Jellyfish-7B: Specialized Data Preprocessing LLM
Jellyfish-7B is a 7 billion parameter large language model developed by Haochen Zhang, Yuyang Dong, Chuan Xiao, and Masafumi Oyamada, funded by NEC Corporation and Osaka University. It is fine-tuned from the mistralai/Mistral-7B-Instruct-v0.2 base model using a subset of the Jellyfish-Instruct dataset.
Key Capabilities & Performance
This model is specifically designed and optimized for various data preprocessing tasks, demonstrating competitive performance against larger models like GPT-3.5 and GPT-4 in its specialized domain. Key capabilities include:
- Error Detection: Identifying errors in record rows or specific attribute values.
- Data Imputation: Inferring missing attribute values based on available record information.
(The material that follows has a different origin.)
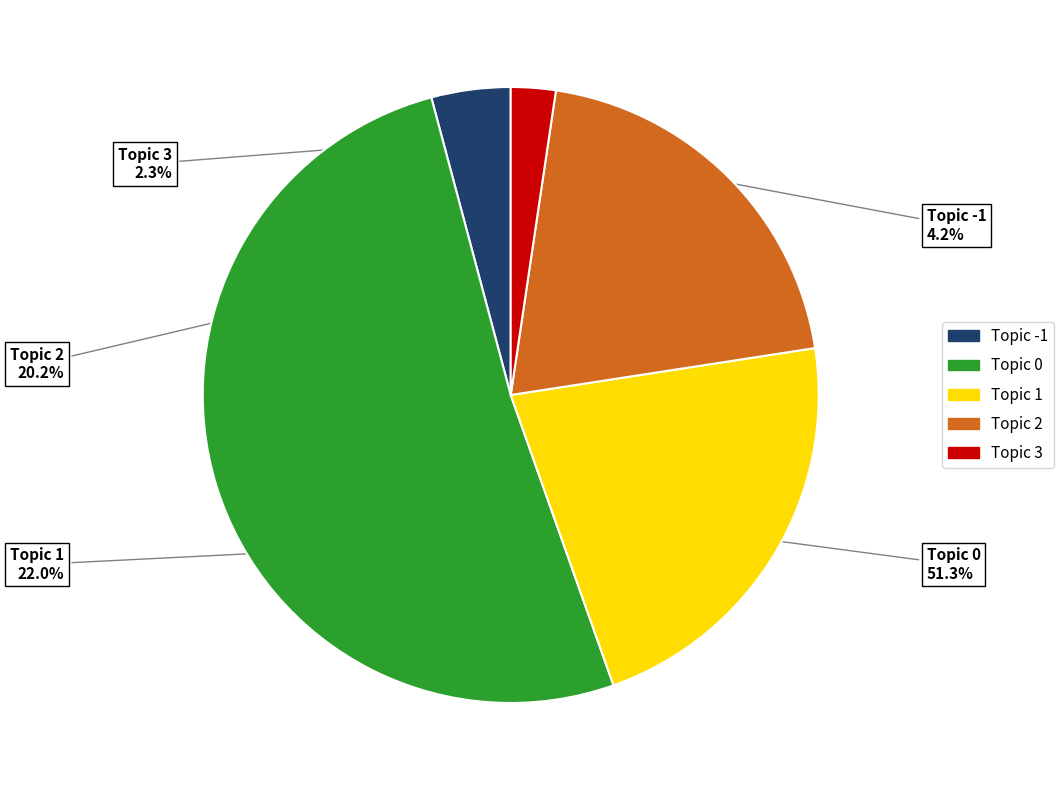

Is it true that Topic 1 is 13% of the pie?

False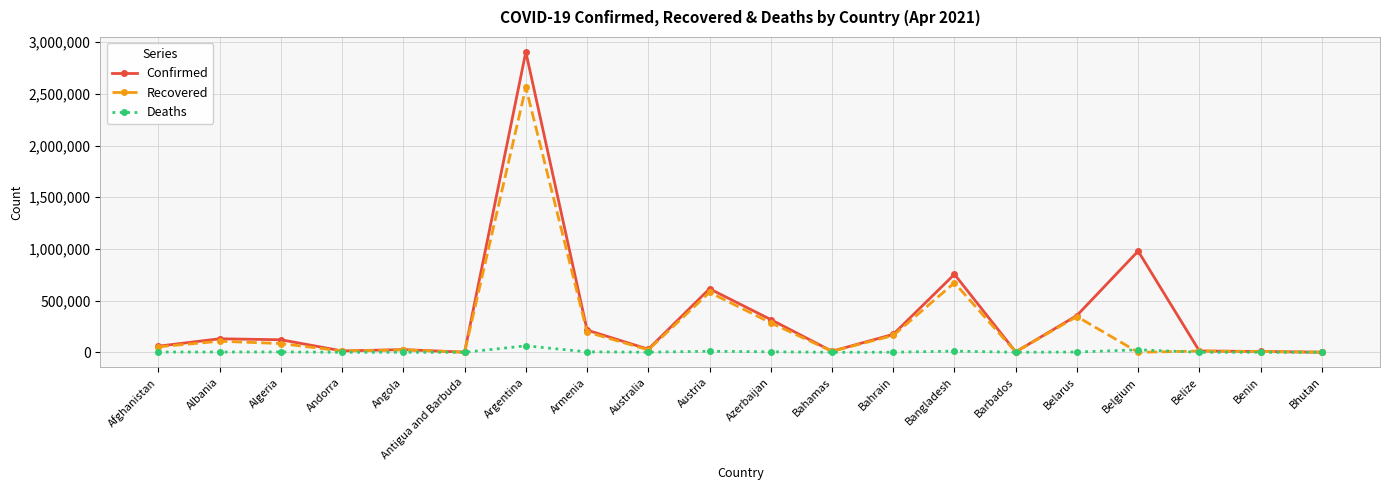

The value of Recovered at Argentina is 4284855. True or false?

False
- Schema Matching: Determining semantic equivalence between attributes from different tables.
- Entity Matching: Identifying whether two records represent the same entity.
- Column Type Annotation: Annotating column types.
- Attribute Value Extraction: Extracting specific attribute values.
Jellyfish-7B achieves a 56.36% winning rate against GPT-3.5-turbo (evaluated by GPT-4) and shows strong benchmark results. For instance, in Entity Matching, it achieves 100% on Beer and Fodors-Zagats datasets, and 98.65% on DBLP-ACM. Its larger counterpart, Jellyfish-13B, often surpasses GPT-3.5 and sometimes GPT-4 on specific data preprocessing tasks, as detailed in the Jellyfish paper.
Training & Usage
The model was fine-tuned using LoRA, targeting q_proj, k_proj, v_proj, and o_proj modules. It is licensed under a Non-Commercial Creative Commons license (CC BY-NC-4.0). For accelerated inference, the developers strongly recommend using vLLM.